What were you doing before you took the plunge?

I had spent 20 years working in the drinks industry and I owned a successful wine and whisky business called Inverarity Vaults, which was sold to WM Morton in 2011. When I decided to follow my passion for herbs I thought I was leaving the drinks industry for good.

How did you raise the start-up funding?

I was lucky enough to get support from friends of friends who all really liked the idea of the gin. They were up for investing to help us convert the old barn into a distillery, so we could bring the gin to market.

What was your biggest break?

Having one of the buyers from M&S as a guest at one of the weddings at the Secret Herb Garden. We got chatting and they asked my advice on what good local gins were, of course I couldn’t wait to tell them about a truly unique floral gin soon to be launched from the garden. The rest is history.

What do you most enjoy about running the business?

I love walking across the garden from our home that we built on site to the distillery each morning (we spent the first three years all in a static caravan!).

I also love how varied our business is, as well as running the distillery, we have the Secret Herb Garden where we grow over 600 herb varieties and run a café, hold weddings, dinners, courses and events. We grow all our own botanicals here too, so people can see 1500 juniper plants, coriander all the base botanics, the flowers we use, the drying room as well as the still and bottling process. We will be opening a garden gin tour and visitor centre for the distillery very soon.
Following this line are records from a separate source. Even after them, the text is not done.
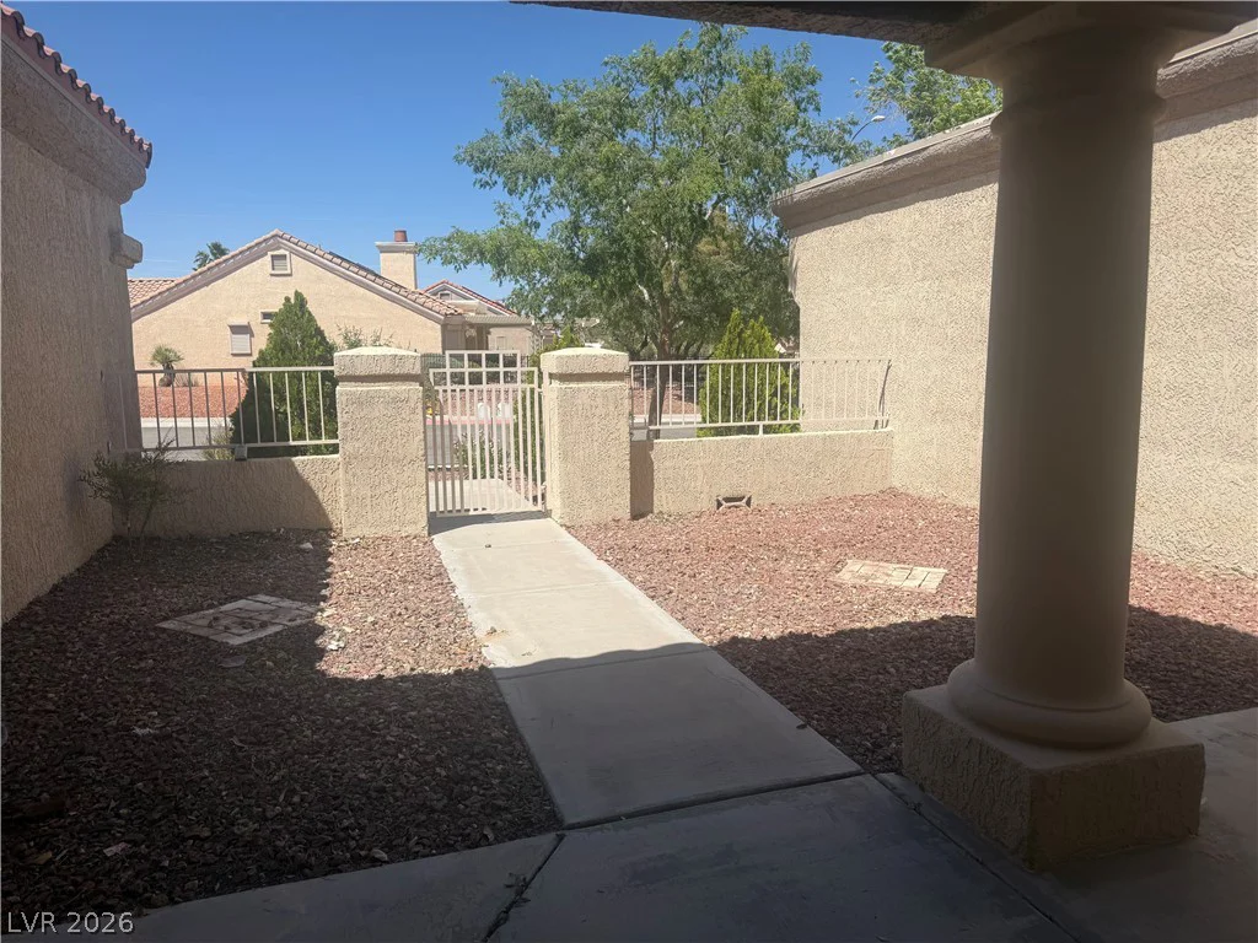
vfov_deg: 56.8
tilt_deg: -5.5
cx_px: 629
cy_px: 472
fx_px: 872
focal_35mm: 24
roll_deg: +1.0
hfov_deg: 71.6
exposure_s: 1/5319
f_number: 1.78
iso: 80
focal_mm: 6.76
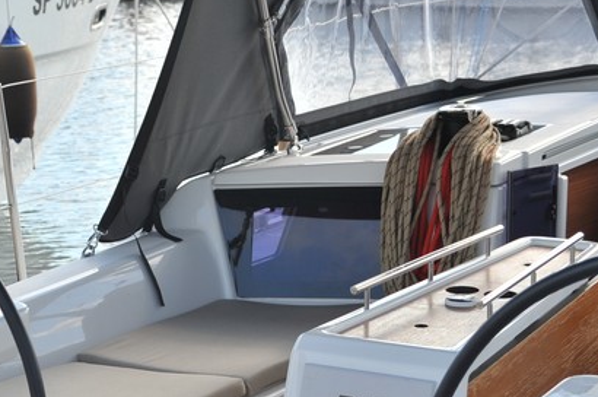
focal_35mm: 120
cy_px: 408
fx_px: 1990
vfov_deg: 11.3
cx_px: 200
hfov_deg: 17.0
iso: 200
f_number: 6.3
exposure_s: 1/400
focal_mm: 48
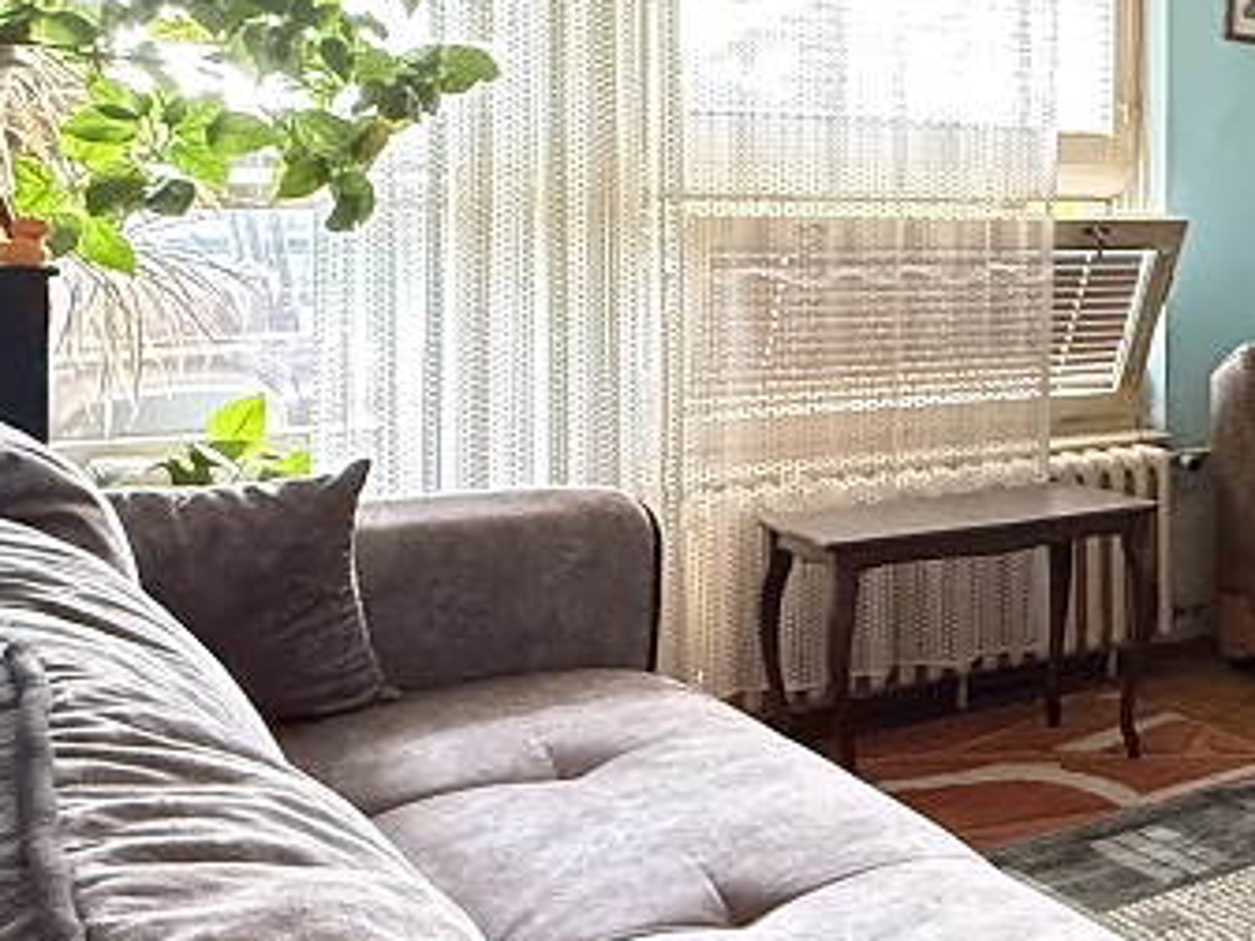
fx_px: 1813
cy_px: 198
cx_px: 1539
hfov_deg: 31.4
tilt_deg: +0.5
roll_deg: -0.2
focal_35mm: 50
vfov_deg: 28.5
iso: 1000
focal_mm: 2.22
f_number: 2.2
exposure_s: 1/60
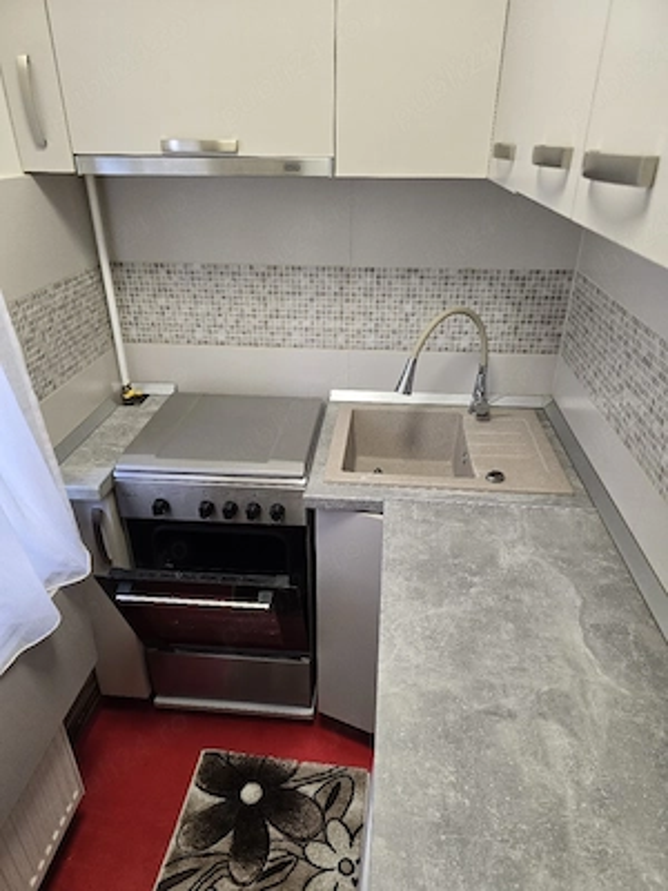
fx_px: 592
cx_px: 334
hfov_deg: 58.9
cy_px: 446
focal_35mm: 23
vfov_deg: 73.9
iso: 160
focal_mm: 6.3
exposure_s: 1/101
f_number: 1.7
Getting to work with my family is also a real blessing. My wife, Liberty, runs the café and supports the gin side of the company; my eldest daughter Francesca who works fulltime with the business, sits next to me running all the events and marketing whilst my eldest son Rory who is at uni, works in either in the garden or the bottling line when he needs extra money. My youngest son Nicholas is in charge of cutting the grass and my middle daughter Violet spends summer holidays showing people around the garden. Our youngest daughter, May, (18 months) gets to meet everyone!

What are your ambitions for the firm?

To continue to grow the brand but have fun in creating various other floral colour changing gins, eau de vie, aperitifs and digestives from the flowers and botanics we grow here. The main thing is continuing to be creative and having fun with the plants.

What are your top priorities?

In the distillery they are to complete our new bottling line; to complete our visitor centre to allow tours of the gardens and distillery, to hold events in the distillery and house a retail shop for the gins and products; to focus on expanding the sales team and structure. We have three other amazing natural colour changing gins that we need to design and bring to market and want to start work on other spirits.

What could the Westminster and/or Scottish governments do that would help?

I am not great at politics and find that hard to answer, but what I can say is that our local MSP, Colin Beatie, has been fantastic and is completely supportive of rural employment, sustainable methods of production and understanding business needs.

What was the most valuable lesson that you learned?

I normally say is ‘every day is a school day’- valuable lessons are happening all the time.

How do you relax?

Being with the family and in the garden and of course enjoying a gin! My morning ritual from March to early October is to get up very early, go up to the Pentlands with the dogs, have a morning dip in a beautiful wild pool and watch the sunrise - this sets me up for the day perfectly.